Limited Contact

As easy as porn is to access, it still requires contact with the devices that store and deliver it, money if it is not free, time to peruse it, and privacy from the potentially critical and judging eyes of others. When these con­ditions are lacking, it is more difficult, and thus less likely, for someone to have an encounter with porn. Lifestyle choices in which porn is not a high priority and in which contact with porn requires an extraordinary effort, tend to inhibit a person’s use of it.

Jack, for example, loves his job working as a manager in a sporting goods store. He lives with several other male roommates who are more into cooking organic food meals, practicing yoga, reading books, and hanging out with lovers and friends than being alone in their rooms. They have an old television and video player they use so infrequently Jack isn’t sure it still works. Jack uses a computer at work for keeping track of inventory and communicating with other stores and suppliers, but he doesn’t like being in front of it for very long, preferring instead to be out on the floor talking with customers. In his free time he likes to be outdoors as much as possible, interacting with nature and not plugged into an artificial world of sights and sounds.

For Jack, getting involved with porn again now would require him to go out of his way to get it and find the time to do it. He told us he barely has time to do the many other things he enjoys doing. Porn is not his first, second, or even fifth priority among the many things he wants to surround himself with and spend his time on.

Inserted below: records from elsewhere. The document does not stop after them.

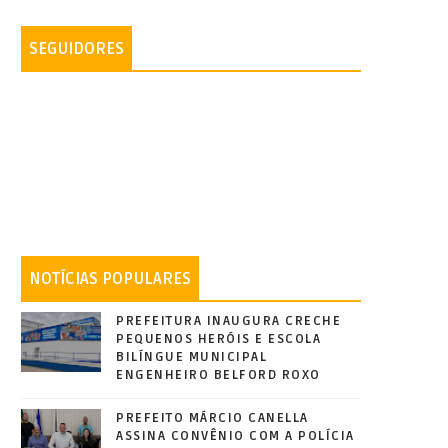
SEGUIDORES
NOTÍCIAS POPULARES
PREFEITURA INAUGURA CRECHE
PEQUENOS HERÓIS E ESCOLA
BILÍNGUE MUNICIPAL
ENGENHEIRO BELFORD ROXO
PREFEITO MÁRCIO CANELLA
ASSINA CONVÊNIO COM A POLÍCIA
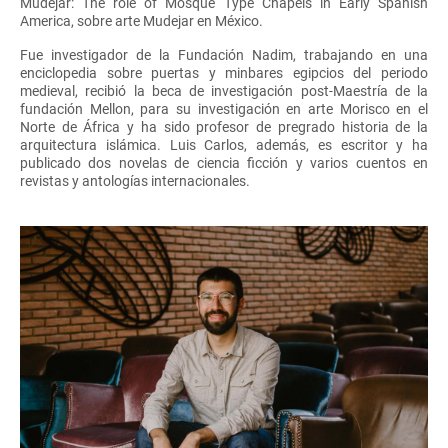
Mudejar: The role of Mosque Type Chapels in Early Spanish
America, sobre arte Mudejar en México.
Fue investigador de la Fundación Nadim, trabajando en una
enciclopedia sobre puertas y minbares egipcios del periodo
medieval, recibió la beca de investigación post-Maestría de la
fundación Mellon, para su investigación en arte Morisco en el
Norte de África y ha sido profesor de pregrado historia de la
arquitectura islámica. Luis Carlos, además, es escritor y ha
publicado dos novelas de ciencia ficción y varios cuentos en
revistas y antologías internacionales.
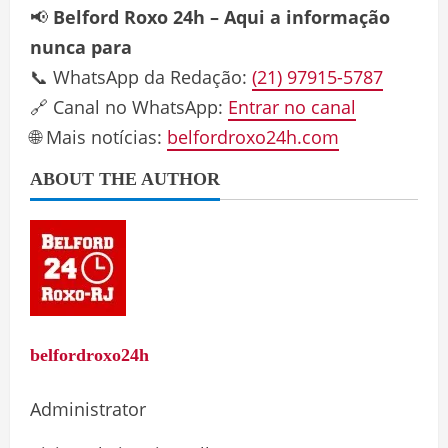
📢
Belford Roxo 24h – Aqui a informação
nunca para
📞 WhatsApp da Redação:
(21) 97915-5787
🔗 Canal no WhatsApp:
Entrar no canal
🌐 Mais notícias:
belfordroxo24h.com
ABOUT THE AUTHOR
belfordroxo24h
Administrator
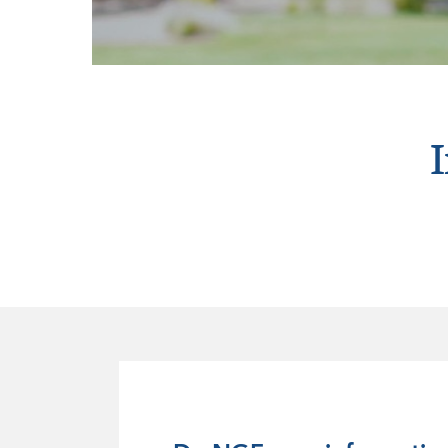
Onze historie
Vrijwilligers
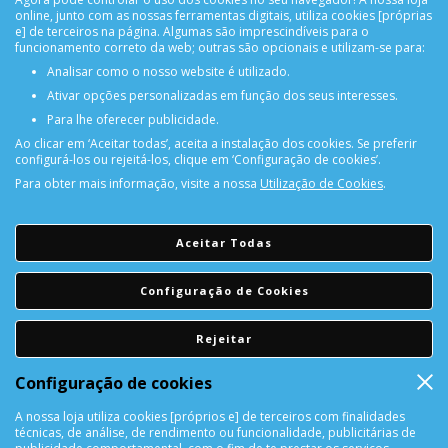
online, junto com as nossas ferramentas digitais, utiliza cookies [próprias
e] de terceiros na página. Algumas são imprescindíveis para o
funcionamento correto da web; outras são opcionais e utilizam-se para:
Analisar como o nosso website é utilizado.
Ativar opções personalizadas em função dos seus interesses.
Para lhe oferecer publicidade.
Ao clicar em ‘Aceitar todas’, aceita a instalação dos cookies. Se preferir
configurá-los ou rejeitá-los, clique em ‘Configuração de cookies’.
Para obter mais informação, visite a nossa
Utilização de Cookies
.
PORTES GRÁTIS
Encomendas acima de 150€
Aceitar Todas
CONSULTAR REPARAÇÃO
Configuração de Cookies
Consulte aqui a sua reparação
Rejeitar
DEVOLUÇÕES
Configuração de cookies
Devolução Garantida!
A nossa loja utiliza cookies [próprios e] de terceiros com finalidades
técnicas, de análise, de rendimento ou funcionalidade, publicitárias de
SUPORTE ONLINE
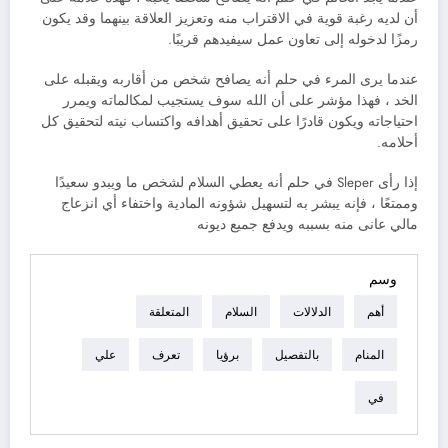
أن لديه رغبة قوية في الاقتراب منه وتعزيز العلاقة بينهما وقد يكون
رمزًا لدخوله إلى تعاون عمل سيفيدهم قريبًا.
عندما يرى المرء في حلم أنه يصافح شخص من أقاربه ويقبله على
الخد ، فهذا مؤشر على أن الله سوف يستجيب لمكالماته ويمرر
احتياجاته ويكون قادرًا على تحقيق أهدافه واكتساب نيته لتحقيق كل
أحلامه.
إذا رأى Sleper في حلم أنه يعطي السلام لشخص ما ويبدو سعيدًا
وممتعًا ، فإنه يبشر به لتسهيل شؤونه المادية واختفاء أي انزعاج
مالي عانى منه بسببه ويدفع جميع ديونه
وسم
أهم
الدلالات
السلام
المتعلقة
المنام
بالتفصيل
برؤيا
تعرف
علي
في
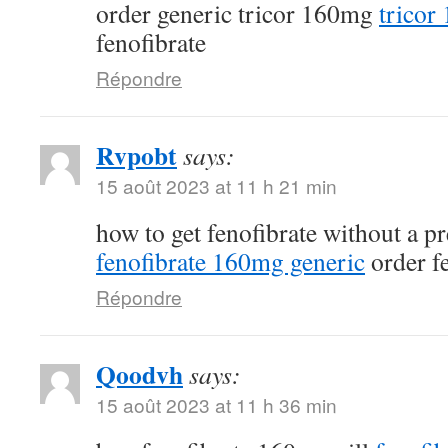
order generic tricor 160mg
tricor
fenofibrate
Répondre
Rvpobt
says:
15 août 2023 at 11 h 21 min
how to get fenofibrate without a p
fenofibrate 160mg generic
order fe
Répondre
Qoodvh
says:
15 août 2023 at 11 h 36 min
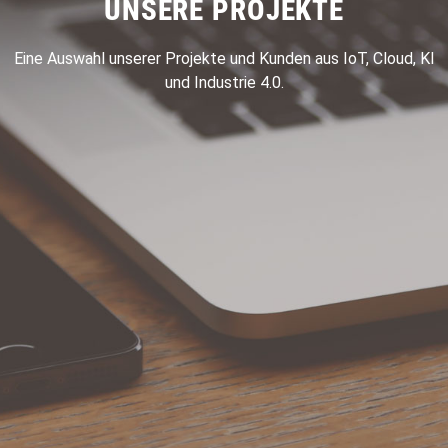
UNSERE PROJEKTE
Eine Auswahl unserer Projekte und Kunden aus IoT, Cloud, KI
und Industrie 4.0.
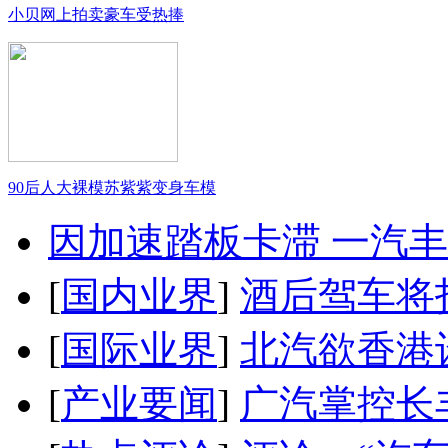
小贝网上拍卖豪车受热捧
90后人大裸模苏紫紫变身车模
因加速踏板卡滞 一汽丰田
[
国内业界
]
酒后驾车将扣
[
国际业界
]
北汽欲香港
[
产业要闻
]
广汽掌控长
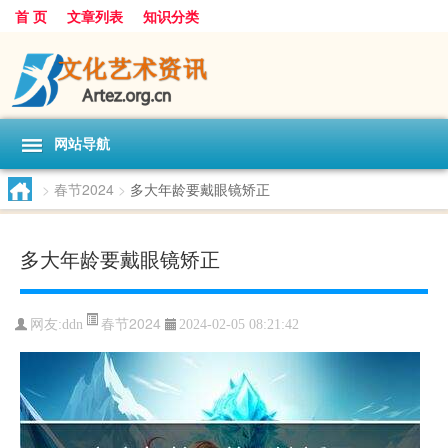
首 页
文章列表
知识分类
网站导航
>
春节2024
>
多大年龄要戴眼镜矫正
多大年龄要戴眼镜矫正
春节2024
网友:
ddn
2024-02-05 08:21:42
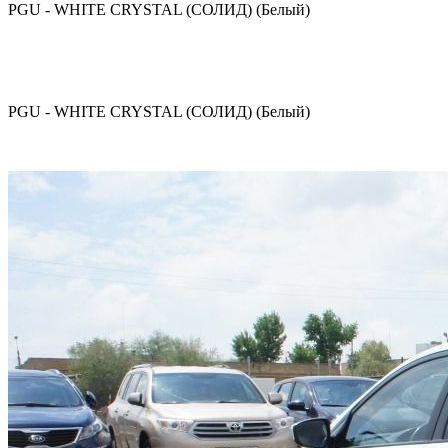
PGU - WHITE CRYSTAL (СОЛИД) (Белый)
PGU - WHITE CRYSTAL (СОЛИД) (Белый)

Even in these days of “free” porn over the Internet, financial concerns can limit the contact some people have with porn. Buying videos, DVDs, and devices to play them on costs money, as does paying to enter many porn Web sites and download materials. Frank, for example, told us he refrains from buying porn because he doesn’t like the idea of spending his hard-earned money on a sexual fantasy product. “I’ve never ever been interested in paying for any kind of pornography. That seems ri­diculous. I’d feel like I was being duped and exploited.”

No matter what the reason for limiting contact with porn—time, money, or priorities—when your exposure to porn is reduced, it has an inhibiting effect on your present or future involvement with porn. It’s a lot like getting over an ex-lover—the less contact you have, the easier it is to move on with your life.